### Material provided
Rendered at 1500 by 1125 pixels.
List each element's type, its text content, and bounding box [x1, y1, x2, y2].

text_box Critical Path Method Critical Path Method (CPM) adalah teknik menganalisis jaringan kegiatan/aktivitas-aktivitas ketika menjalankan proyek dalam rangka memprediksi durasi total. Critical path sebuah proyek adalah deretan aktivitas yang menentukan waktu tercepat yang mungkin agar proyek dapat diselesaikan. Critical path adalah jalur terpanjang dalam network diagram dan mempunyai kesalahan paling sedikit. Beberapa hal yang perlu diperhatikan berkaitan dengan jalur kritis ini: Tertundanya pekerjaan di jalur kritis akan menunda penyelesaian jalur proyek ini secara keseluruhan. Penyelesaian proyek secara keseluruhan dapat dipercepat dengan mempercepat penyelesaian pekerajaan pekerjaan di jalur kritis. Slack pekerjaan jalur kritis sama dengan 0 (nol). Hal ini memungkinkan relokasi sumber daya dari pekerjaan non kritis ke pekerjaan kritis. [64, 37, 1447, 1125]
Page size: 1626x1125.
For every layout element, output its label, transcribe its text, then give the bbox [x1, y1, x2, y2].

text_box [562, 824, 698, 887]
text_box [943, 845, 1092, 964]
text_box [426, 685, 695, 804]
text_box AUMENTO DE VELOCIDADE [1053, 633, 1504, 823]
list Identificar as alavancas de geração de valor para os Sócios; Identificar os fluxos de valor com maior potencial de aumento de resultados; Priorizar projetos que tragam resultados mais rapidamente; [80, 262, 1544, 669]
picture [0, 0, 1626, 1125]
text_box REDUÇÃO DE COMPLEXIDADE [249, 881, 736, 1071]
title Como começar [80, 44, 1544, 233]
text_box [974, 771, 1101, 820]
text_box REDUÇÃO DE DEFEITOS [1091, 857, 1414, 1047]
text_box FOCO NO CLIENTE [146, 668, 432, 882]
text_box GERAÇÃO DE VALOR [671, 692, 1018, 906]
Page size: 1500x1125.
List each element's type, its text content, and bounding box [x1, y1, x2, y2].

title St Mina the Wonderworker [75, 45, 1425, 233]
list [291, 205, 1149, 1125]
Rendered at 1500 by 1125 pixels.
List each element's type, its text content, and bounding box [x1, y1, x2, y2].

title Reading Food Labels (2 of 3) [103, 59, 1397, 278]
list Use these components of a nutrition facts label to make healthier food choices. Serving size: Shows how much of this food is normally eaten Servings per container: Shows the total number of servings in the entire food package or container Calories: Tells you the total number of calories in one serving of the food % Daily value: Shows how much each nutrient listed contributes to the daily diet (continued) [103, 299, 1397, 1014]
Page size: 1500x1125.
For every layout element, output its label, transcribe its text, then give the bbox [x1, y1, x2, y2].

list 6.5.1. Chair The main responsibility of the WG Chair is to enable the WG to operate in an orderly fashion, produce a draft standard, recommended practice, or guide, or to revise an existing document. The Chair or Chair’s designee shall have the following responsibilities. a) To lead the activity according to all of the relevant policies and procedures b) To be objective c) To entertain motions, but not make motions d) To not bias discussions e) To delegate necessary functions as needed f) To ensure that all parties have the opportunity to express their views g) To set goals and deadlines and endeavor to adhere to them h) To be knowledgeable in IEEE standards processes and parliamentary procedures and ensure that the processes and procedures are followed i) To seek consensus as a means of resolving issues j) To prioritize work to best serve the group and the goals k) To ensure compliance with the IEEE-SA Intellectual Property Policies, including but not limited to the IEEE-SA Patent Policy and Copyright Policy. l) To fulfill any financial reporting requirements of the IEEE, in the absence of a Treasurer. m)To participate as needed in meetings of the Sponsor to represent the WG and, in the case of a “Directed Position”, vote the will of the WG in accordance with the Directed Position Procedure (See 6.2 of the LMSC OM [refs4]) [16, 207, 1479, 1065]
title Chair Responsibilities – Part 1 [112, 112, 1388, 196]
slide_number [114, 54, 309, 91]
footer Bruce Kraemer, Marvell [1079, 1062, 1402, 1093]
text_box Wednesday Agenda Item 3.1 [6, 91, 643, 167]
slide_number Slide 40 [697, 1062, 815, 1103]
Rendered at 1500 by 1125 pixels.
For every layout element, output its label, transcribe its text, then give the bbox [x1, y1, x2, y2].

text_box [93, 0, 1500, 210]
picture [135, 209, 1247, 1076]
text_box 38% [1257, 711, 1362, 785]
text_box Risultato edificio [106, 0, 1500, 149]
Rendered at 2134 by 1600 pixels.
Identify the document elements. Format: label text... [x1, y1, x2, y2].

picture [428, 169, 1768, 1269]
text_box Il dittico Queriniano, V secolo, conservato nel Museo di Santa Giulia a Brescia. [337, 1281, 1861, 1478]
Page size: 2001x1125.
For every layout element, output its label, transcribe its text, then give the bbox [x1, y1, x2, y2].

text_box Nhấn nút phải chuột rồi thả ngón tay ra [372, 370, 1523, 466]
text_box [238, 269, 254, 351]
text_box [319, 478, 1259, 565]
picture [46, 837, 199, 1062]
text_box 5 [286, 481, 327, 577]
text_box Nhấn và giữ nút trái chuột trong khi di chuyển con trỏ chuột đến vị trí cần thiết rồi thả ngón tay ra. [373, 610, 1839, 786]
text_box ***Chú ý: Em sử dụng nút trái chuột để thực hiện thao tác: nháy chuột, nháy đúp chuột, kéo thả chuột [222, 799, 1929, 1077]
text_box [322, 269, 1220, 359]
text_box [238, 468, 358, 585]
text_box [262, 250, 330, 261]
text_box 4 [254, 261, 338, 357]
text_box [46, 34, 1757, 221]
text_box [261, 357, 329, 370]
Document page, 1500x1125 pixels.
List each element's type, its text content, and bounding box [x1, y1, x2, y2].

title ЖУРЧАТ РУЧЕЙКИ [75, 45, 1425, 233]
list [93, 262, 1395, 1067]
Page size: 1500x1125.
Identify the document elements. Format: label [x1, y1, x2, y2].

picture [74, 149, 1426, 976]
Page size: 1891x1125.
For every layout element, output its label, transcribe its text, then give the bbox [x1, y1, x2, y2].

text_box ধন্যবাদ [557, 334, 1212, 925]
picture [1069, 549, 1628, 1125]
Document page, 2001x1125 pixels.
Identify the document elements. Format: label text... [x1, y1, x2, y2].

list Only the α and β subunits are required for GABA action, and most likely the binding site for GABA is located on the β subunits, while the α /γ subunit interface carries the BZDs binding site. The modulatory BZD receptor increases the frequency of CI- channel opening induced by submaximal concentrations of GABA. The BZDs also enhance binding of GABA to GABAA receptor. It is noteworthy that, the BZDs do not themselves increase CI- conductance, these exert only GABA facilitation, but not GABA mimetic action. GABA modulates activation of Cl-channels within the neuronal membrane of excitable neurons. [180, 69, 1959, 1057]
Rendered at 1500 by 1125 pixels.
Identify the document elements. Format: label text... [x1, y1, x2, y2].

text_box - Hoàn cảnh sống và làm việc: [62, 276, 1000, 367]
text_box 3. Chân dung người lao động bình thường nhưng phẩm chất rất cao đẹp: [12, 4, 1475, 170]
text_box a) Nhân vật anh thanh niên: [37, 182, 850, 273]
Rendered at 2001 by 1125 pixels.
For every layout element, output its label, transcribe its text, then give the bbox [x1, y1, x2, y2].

### What you have to do
In the listing above, please print only the lines from the first one to the line where "Page size: 1626x1125." appears, exactly as written, both of those lines included.

### Problem solution
Rendered at 1500 by 1125 pixels.
List each element's type, its text content, and bounding box [x1, y1, x2, y2].

text_box Critical Path Method Critical Path Method (CPM) adalah teknik menganalisis jaringan kegiatan/aktivitas-aktivitas ketika menjalankan proyek dalam rangka memprediksi durasi total. Critical path sebuah proyek adalah deretan aktivitas yang menentukan waktu tercepat yang mungkin agar proyek dapat diselesaikan. Critical path adalah jalur terpanjang dalam network diagram dan mempunyai kesalahan paling sedikit. Beberapa hal yang perlu diperhatikan berkaitan dengan jalur kritis ini: Tertundanya pekerjaan di jalur kritis akan menunda penyelesaian jalur proyek ini secara keseluruhan. Penyelesaian proyek secara keseluruhan dapat dipercepat dengan mempercepat penyelesaian pekerajaan pekerjaan di jalur kritis. Slack pekerjaan jalur kritis sama dengan 0 (nol). Hal ini memungkinkan relokasi sumber daya dari pekerjaan non kritis ke pekerjaan kritis. [64, 37, 1447, 1125]
Page size: 1626x1125.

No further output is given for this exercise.